Je m'arrête à quelques mètres de lui, il semble avoir le regard fixe, alors que je viens à peine de voir Yakyra partir avec Chizu… Je ne peu m'approcher plus, de peur de paraître pour une princesse ridicule à ses yeux, enfin… c'est ce que je penses. Mon cœur de jeune fille, lui, ne peut s'empêcher d'être heureuse. Je reste donc immobile en le regardant, un large sourire affiché sur mon visage en même temps que des larmes de joie. Je ne sais absolument pas pourquoi j'agis de cette manière, Kao est pour moi une sorte de père et d'ange gardien. Le dieu du bien dans toute sa splendeur, il a éduquer Dévandra, et je lui en serait reconnaissante, tout le long de ma vie. Si je le pouvais, je lui dirais merci au moins un millier de fois… je lui dirais merci.

Inconnu(e)

Je sens cette étincelle, celle qui signifie la création d'un nouvel être...

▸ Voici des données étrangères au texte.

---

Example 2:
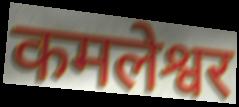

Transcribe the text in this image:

कमलेश्वर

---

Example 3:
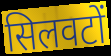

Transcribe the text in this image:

सिलवटों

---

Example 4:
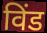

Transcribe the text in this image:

विंड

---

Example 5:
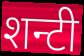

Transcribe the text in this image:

शन्टीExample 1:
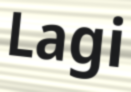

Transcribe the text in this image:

Lagi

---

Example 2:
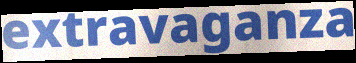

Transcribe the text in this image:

extravaganza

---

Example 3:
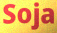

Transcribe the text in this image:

Soja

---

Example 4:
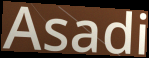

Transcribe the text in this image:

Asadi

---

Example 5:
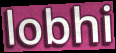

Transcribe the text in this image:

lobhi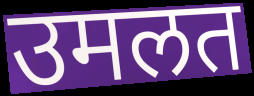
उमलत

J'en cherche la source, mais je perds sa trace à l'entrée de l'Empire, elle est si faible... Ce qui signifie que personne ne se doute encore de sa présence...

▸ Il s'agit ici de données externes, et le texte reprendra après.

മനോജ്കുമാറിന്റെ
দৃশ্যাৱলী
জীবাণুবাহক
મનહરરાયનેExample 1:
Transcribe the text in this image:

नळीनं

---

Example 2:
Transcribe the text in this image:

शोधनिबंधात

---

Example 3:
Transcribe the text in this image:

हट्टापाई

Est-ce bien ou mal ? Cela peut-il servir mes projets ? Je n'ai de toute manière pas le moyen d'agir sur l'avenir. Ce qui doit se passer aura lieu. C'est ainsi que tout fonctionne.
Le changement n'est pas immédiat, mais au final, le temps presse. Ces quelques années ne seront rien.
Le moment est bientôt venu, cet enfant va être puissant,
bien plus qu'on ne le pense... bientôt, il sera là, dans notre monde, oui il sera bientôt là.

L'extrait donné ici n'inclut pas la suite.